[Records excerpted from a collection]
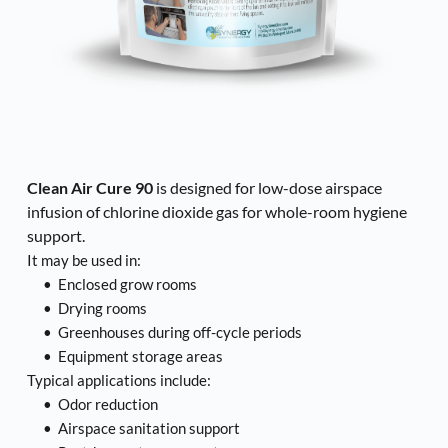
Clean Air Cure 90
 is designed for low-dose airspace 
infusion of chlorine dioxide gas for whole-room hygiene 
support.
It may be used in:
Enclosed grow rooms
Drying rooms
Greenhouses during off-cycle periods
Equipment storage areas
Typical applications include:
Odor reduction
Airspace sanitation support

### PROBLEM DETAILS
Output the records above exactly, leaving out pictures.

### RESULT OF THE TASK
Clean Air Cure 90
 is designed for low-dose airspace 
infusion of chlorine dioxide gas for whole-room hygiene 
support.
It may be used in:
Enclosed grow rooms
Drying rooms
Greenhouses during off-cycle periods
Equipment storage areas
Typical applications include:
Odor reduction
Airspace sanitation support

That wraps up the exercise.